Ente bittersüß

Ob man ‚danach‘ als Engel mit Flügeln auf einer Wolke sitzt und auf die Erde hinabschaut? Oder landet man gar irgendwo tief unten, wo man gegart und süßsauer zubereitet wird? Was sich Enten alles erzählen, meint der Tod (Tobias Roth) und lächelt verlegen. Was danach kommt, weiß er auch nicht. Und was davor ist, vom Leben, davon erzählt ihm die Ente (Anna Döing) in Nora Dirisamers Stück Ente, Tod und Tulpe (nach dem Buch von Wolf Erlbruch), das gestern in der Box, der kleinsten Bühne des Schauspiels Essen, Premiere hatte.

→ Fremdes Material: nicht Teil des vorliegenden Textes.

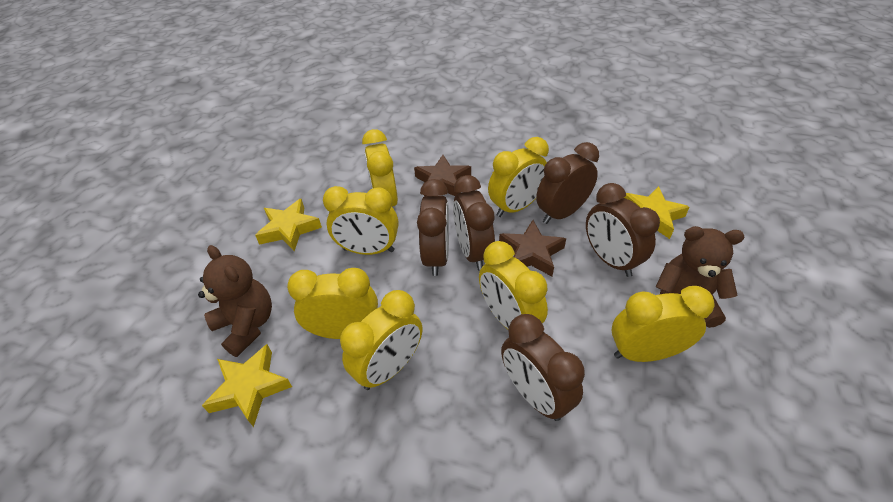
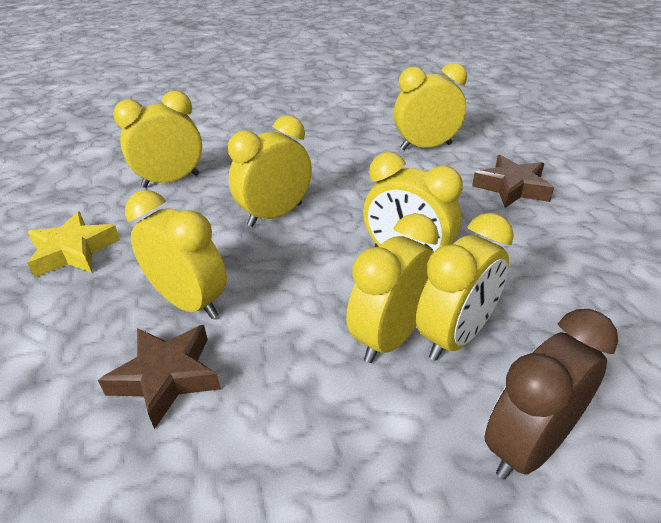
brown clock: [417,179,449,276] [453,175,495,270] [501,314,585,421] [536,142,599,224] [586,183,660,277] = 5 -> [485,309,618,479] = 1
brown teddy bear: [198,245,272,357] [656,226,745,328] = 2 -> none = 0
yellow star: [202,344,292,427] [255,199,322,251] [624,186,690,239] = 3 -> [27,211,120,277] = 1

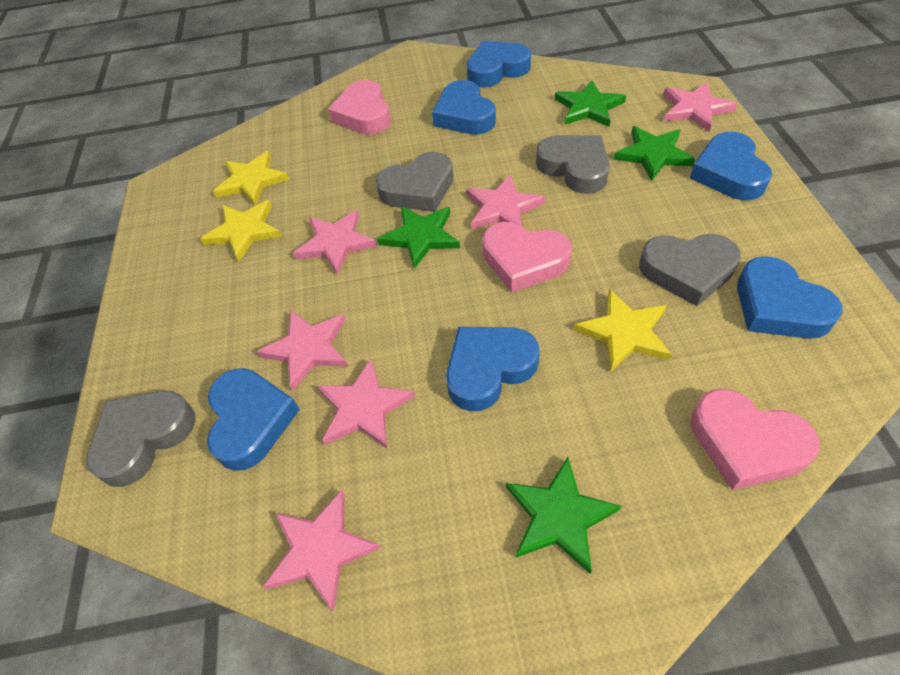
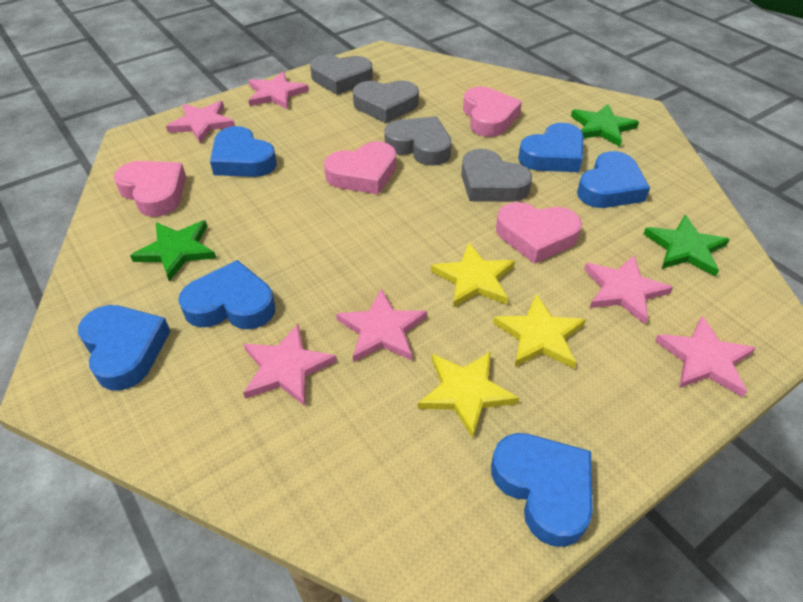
green star: [377,206,460,269] [506,457,621,574] [555,80,626,127] [613,126,695,181] = 4 -> [130,220,216,282] [571,104,639,147] [643,215,730,277] = 3
pink heart: [328,80,391,135] [482,222,572,292] [691,389,819,490] = 3 -> [114,161,186,217] [324,141,396,194] [463,87,522,137] [496,202,582,264] = 4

Mit wenigen Mitteln hat Janine Hoffmann (Bühne und Kostüm) hier einen Rahmen geschaffen, in der die Geschichte vom Leben und Sterben – das doch zusammengehört, wie der Tod am Beispiel der Tulpe erklärt, die im Winter eine Knolle tief unter der Erde ist, im Frühjahr sprießt und blüht und dann verwelkt – poetisch schön, mal komisch, mal traurig, aber immer auch kindgerecht, erzählt wird: Der Ententeich ist eine Badewanne, der Musiker (Tobias Sykora) trägt Tang und Krabbe zum schwarzen Cut, und der Tod einen nachtblauen Mantel mit bunten Knöpfen und regenbogenfarben gewürfelter Tasche, aus der er die Tulpe – die Lieblingsblume der Ente – zieht.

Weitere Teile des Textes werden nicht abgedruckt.